■ Requirement: Take each line of the data that contains the string "stained" and copy it.

■ Data extracted from a collection:
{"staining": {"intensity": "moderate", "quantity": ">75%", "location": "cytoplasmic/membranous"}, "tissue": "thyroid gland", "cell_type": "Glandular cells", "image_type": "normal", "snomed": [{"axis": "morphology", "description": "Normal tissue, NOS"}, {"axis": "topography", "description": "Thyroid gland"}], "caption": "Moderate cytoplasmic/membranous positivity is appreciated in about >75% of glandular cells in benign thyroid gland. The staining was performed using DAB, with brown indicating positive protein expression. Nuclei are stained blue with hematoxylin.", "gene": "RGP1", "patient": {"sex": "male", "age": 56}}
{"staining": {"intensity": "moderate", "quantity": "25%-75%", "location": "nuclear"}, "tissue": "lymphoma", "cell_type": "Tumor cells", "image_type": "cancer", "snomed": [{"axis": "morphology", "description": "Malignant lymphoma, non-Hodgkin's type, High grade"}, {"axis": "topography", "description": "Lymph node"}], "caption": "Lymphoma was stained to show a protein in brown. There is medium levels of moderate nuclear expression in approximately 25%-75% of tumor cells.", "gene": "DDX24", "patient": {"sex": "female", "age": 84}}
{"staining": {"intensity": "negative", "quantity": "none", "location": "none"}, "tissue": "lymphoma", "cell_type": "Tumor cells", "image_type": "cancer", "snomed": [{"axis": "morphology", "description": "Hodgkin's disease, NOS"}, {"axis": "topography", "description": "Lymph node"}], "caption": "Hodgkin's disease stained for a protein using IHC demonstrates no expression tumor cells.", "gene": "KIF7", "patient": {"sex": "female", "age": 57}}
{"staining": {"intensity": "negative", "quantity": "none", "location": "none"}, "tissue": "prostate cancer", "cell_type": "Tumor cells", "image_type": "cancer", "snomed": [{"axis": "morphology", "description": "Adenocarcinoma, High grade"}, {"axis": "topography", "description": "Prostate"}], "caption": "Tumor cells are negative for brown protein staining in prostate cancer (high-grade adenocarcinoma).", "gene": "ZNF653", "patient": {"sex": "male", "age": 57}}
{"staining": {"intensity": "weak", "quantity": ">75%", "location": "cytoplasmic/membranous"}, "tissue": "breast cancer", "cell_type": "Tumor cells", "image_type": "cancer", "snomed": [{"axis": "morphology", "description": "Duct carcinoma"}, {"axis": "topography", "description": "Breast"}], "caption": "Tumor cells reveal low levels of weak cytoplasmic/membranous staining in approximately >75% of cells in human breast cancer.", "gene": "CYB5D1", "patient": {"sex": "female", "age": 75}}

■ Answer below:
{"staining": {"intensity": "moderate", "quantity": ">75%", "location": "cytoplasmic/membranous"}, "tissue": "thyroid gland", "cell_type": "Glandular cells", "image_type": "normal", "snomed": [{"axis": "morphology", "description": "Normal tissue, NOS"}, {"axis": "topography", "description": "Thyroid gland"}], "caption": "Moderate cytoplasmic/membranous positivity is appreciated in about >75% of glandular cells in benign thyroid gland. The staining was performed using DAB, with brown indicating positive protein expression. Nuclei are stained blue with hematoxylin.", "gene": "RGP1", "patient": {"sex": "male", "age": 56}}
{"staining": {"intensity": "moderate", "quantity": "25%-75%", "location": "nuclear"}, "tissue": "lymphoma", "cell_type": "Tumor cells", "image_type": "cancer", "snomed": [{"axis": "morphology", "description": "Malignant lymphoma, non-Hodgkin's type, High grade"}, {"axis": "topography", "description": "Lymph node"}], "caption": "Lymphoma was stained to show a protein in brown. There is medium levels of moderate nuclear expression in approximately 25%-75% of tumor cells.", "gene": "DDX24", "patient": {"sex": "female", "age": 84}}
{"staining": {"intensity": "negative", "quantity": "none", "location": "none"}, "tissue": "lymphoma", "cell_type": "Tumor cells", "image_type": "cancer", "snomed": [{"axis": "morphology", "description": "Hodgkin's disease, NOS"}, {"axis": "topography", "description": "Lymph node"}], "caption": "Hodgkin's disease stained for a protein using IHC demonstrates no expression tumor cells.", "gene": "KIF7", "patient": {"sex": "female", "age": 57}}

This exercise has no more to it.